GIVEN PROBLEM:
Retype the classification lines for every row below, word for word. Leave the pictures out.
------------------------------
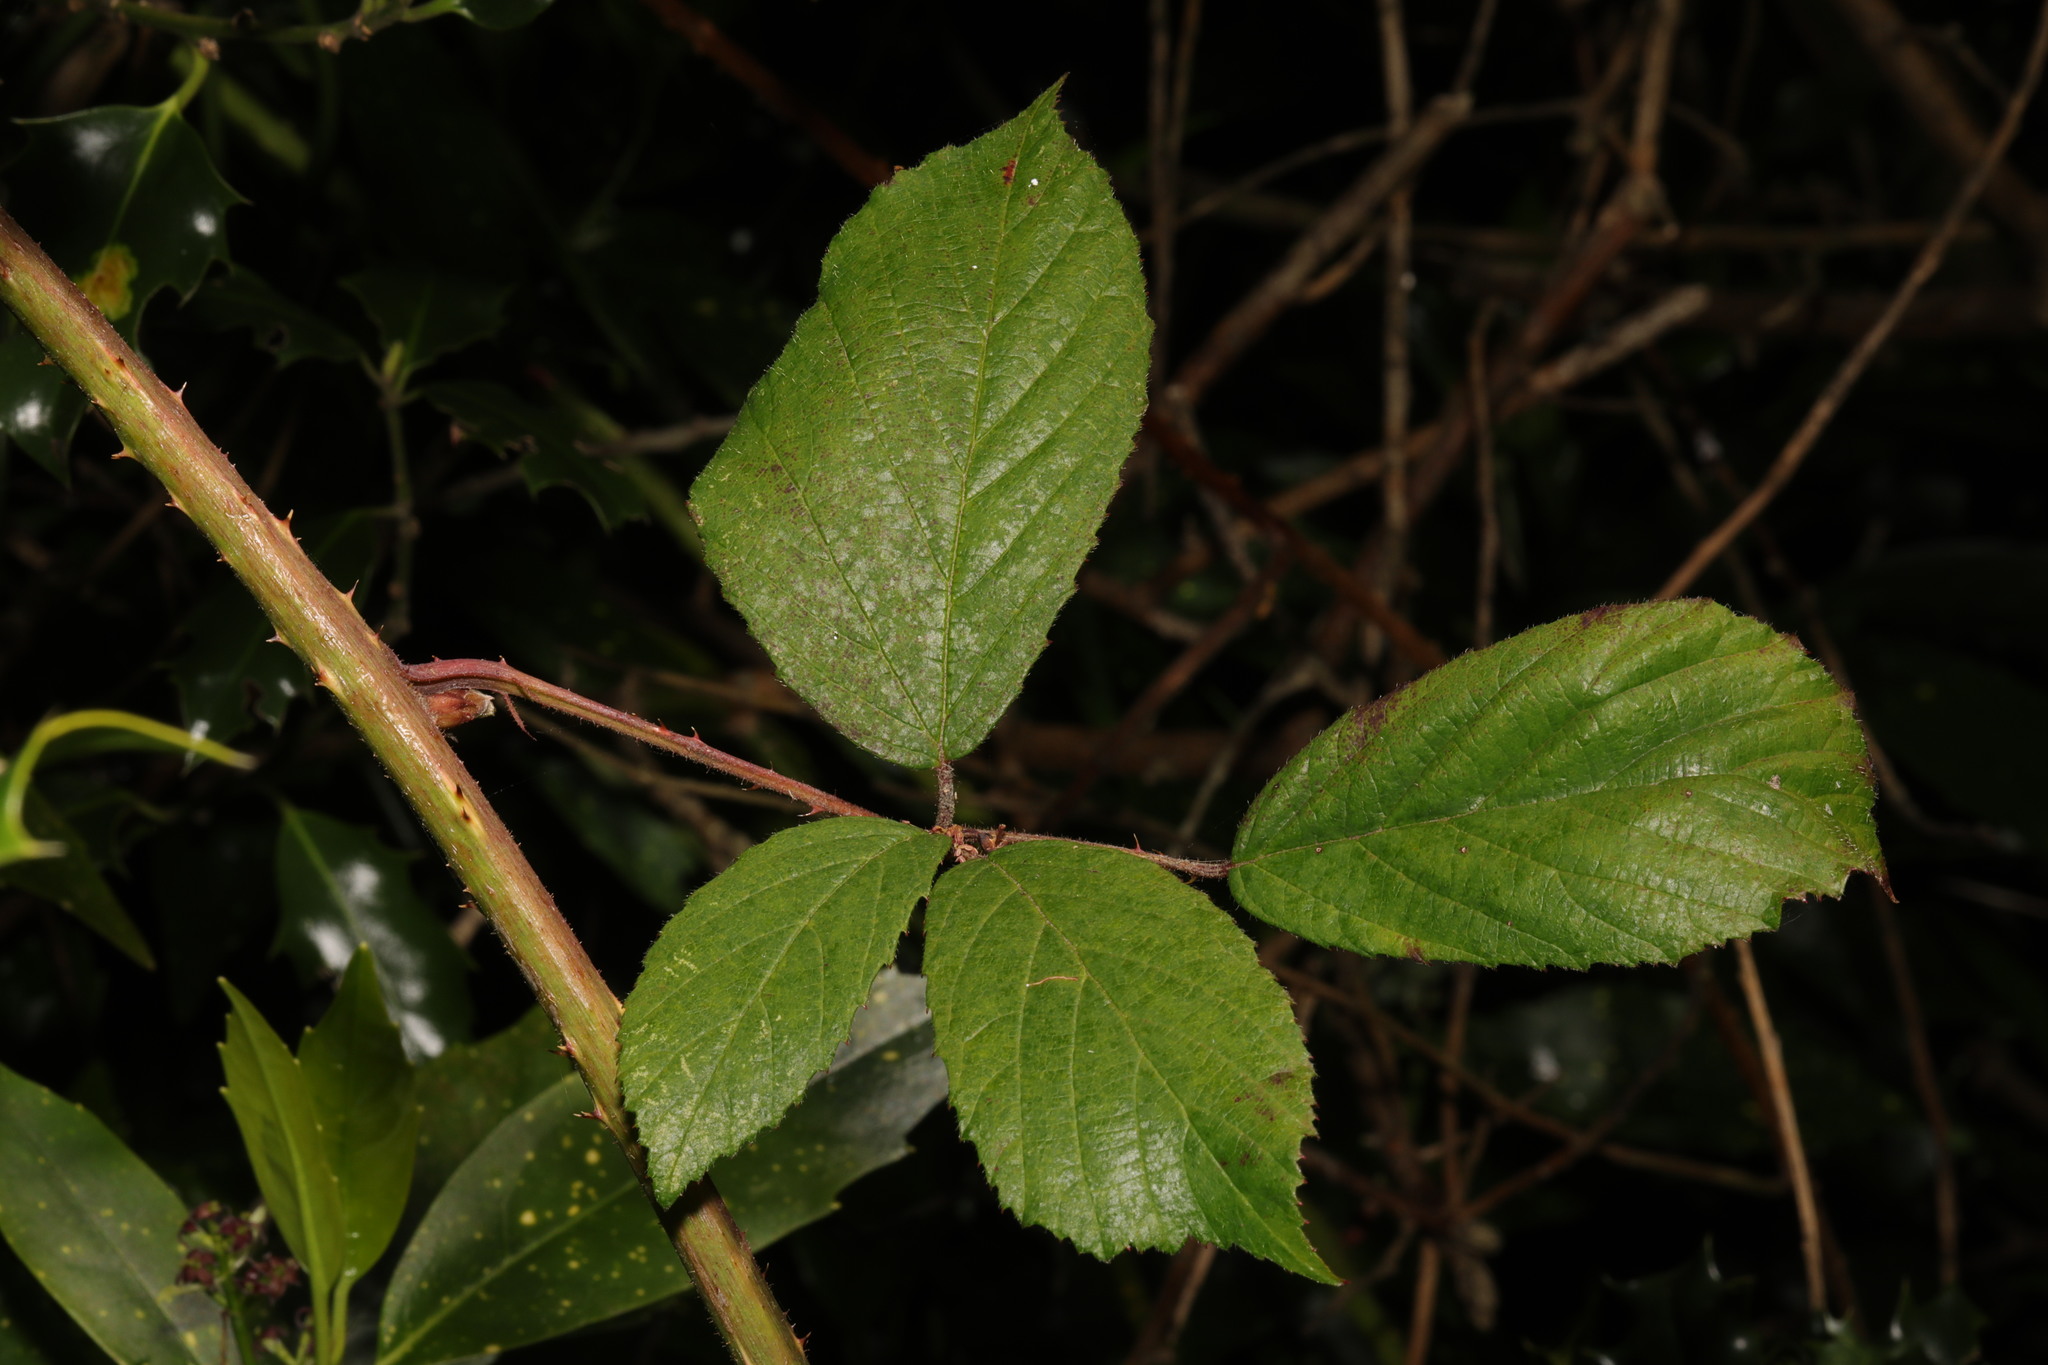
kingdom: Plantae
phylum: Tracheophyta
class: Magnoliopsida
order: Rosales
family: Rosaceae
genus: Rubus
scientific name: Rubus rufescens
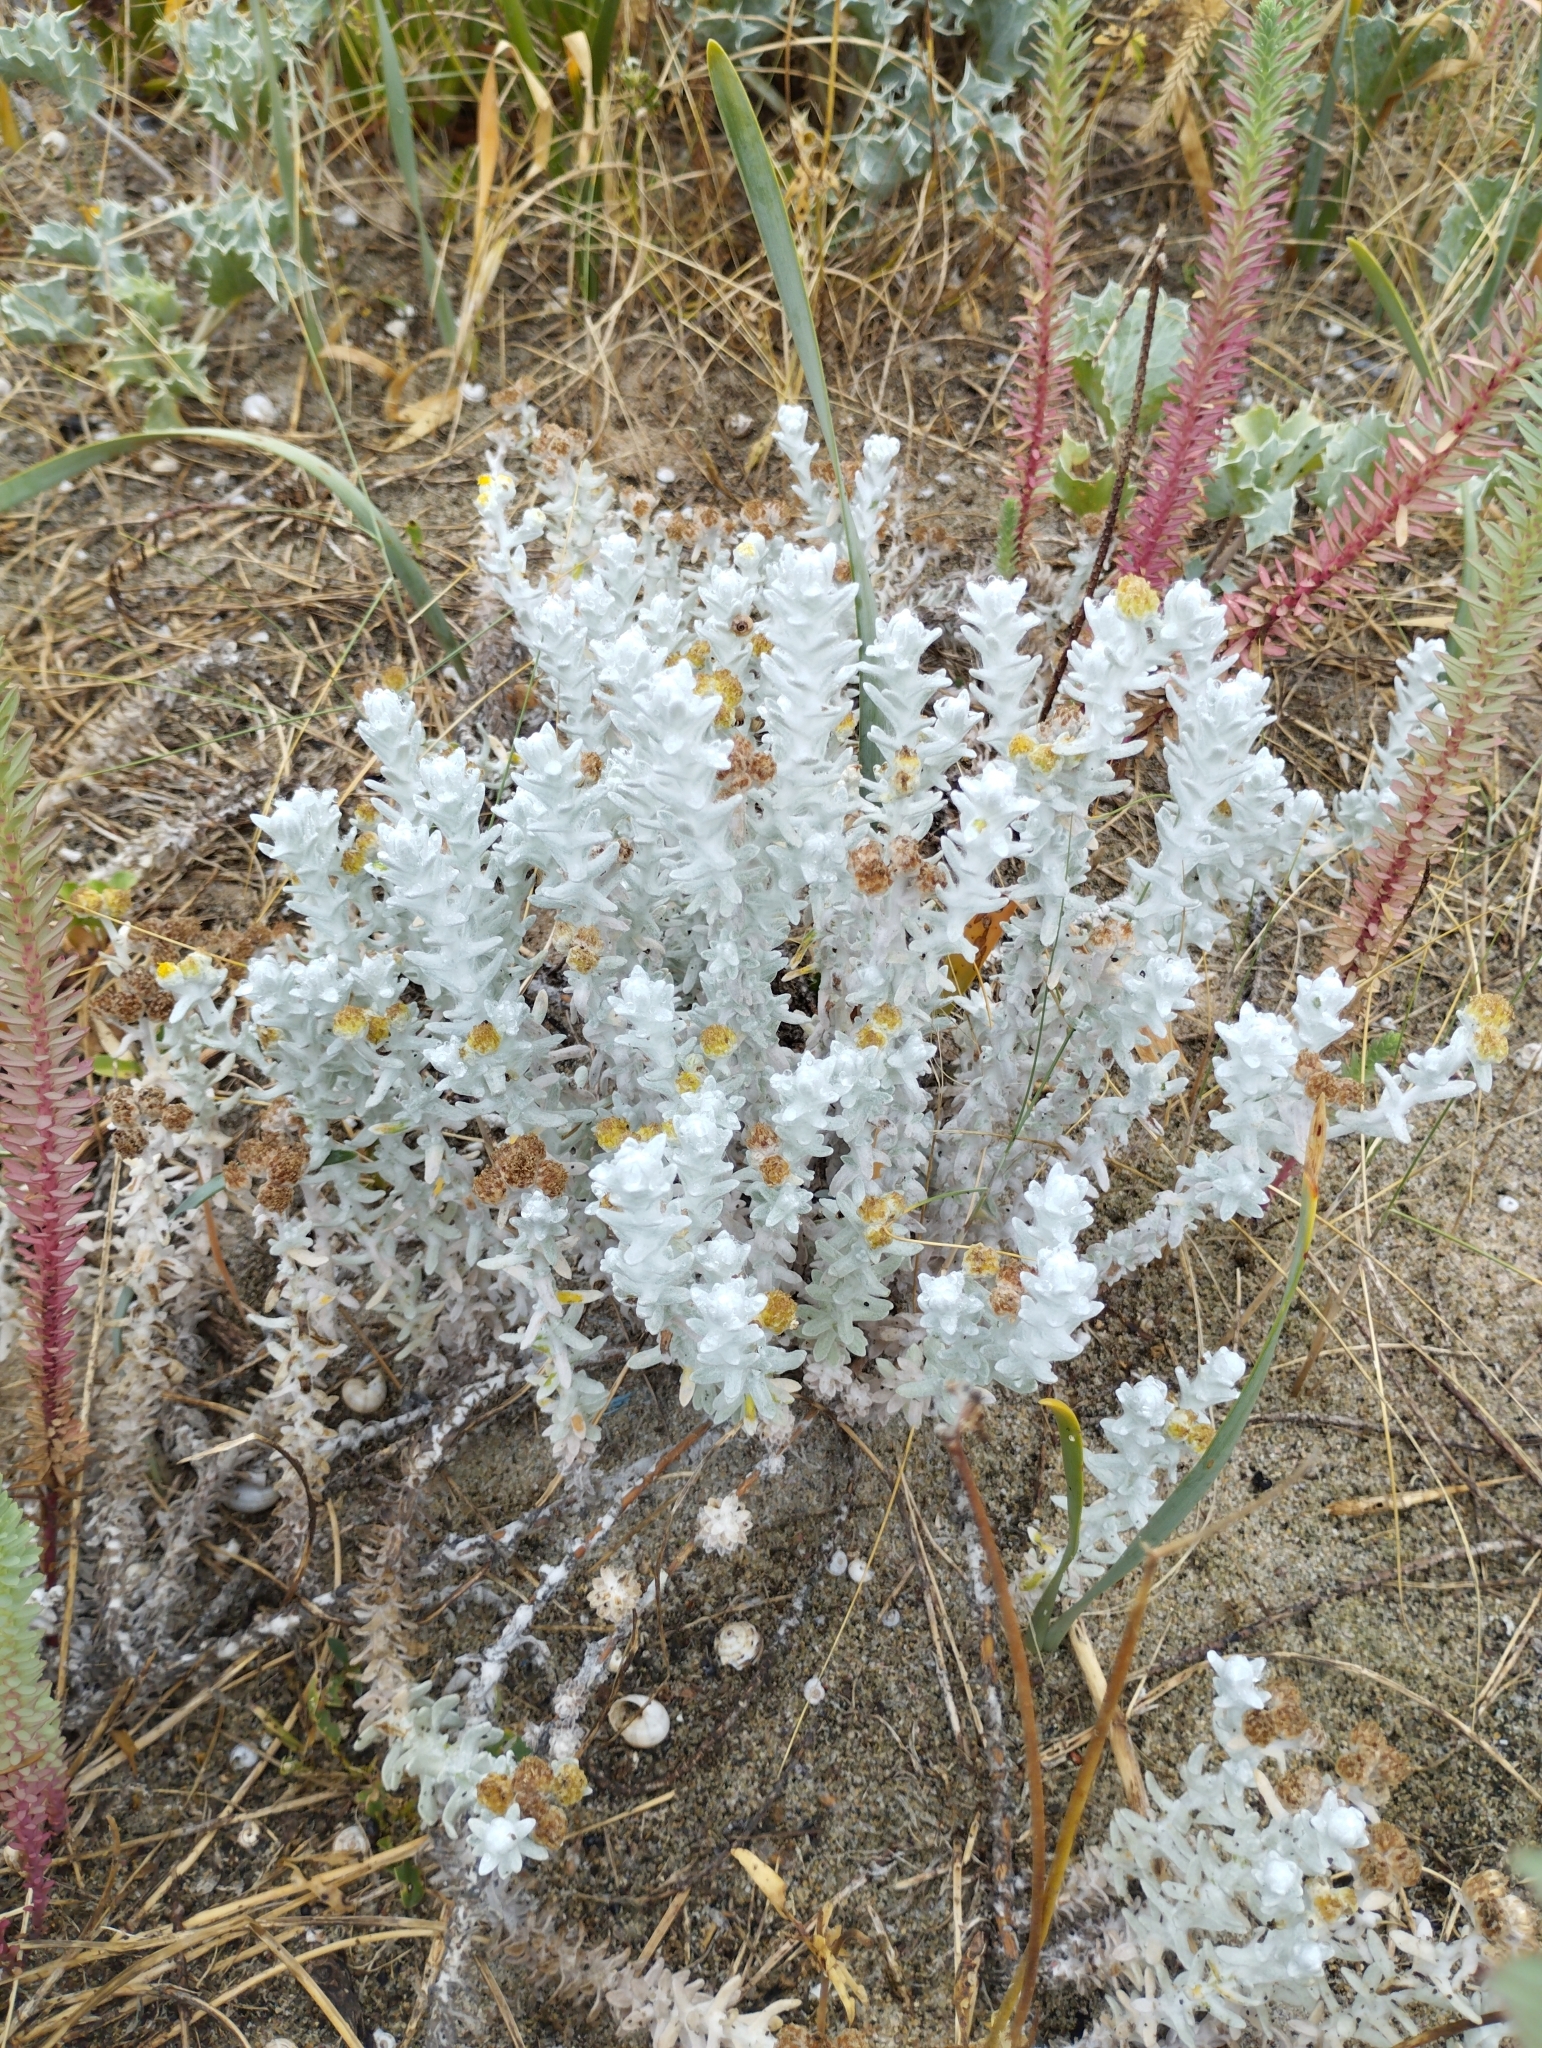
------------------------------
RESULT OF THIS TASK:
kingdom: Plantae
phylum: Tracheophyta
class: Magnoliopsida
order: Rosales
family: Rosaceae
genus: Rubus
scientific name: Rubus rufescens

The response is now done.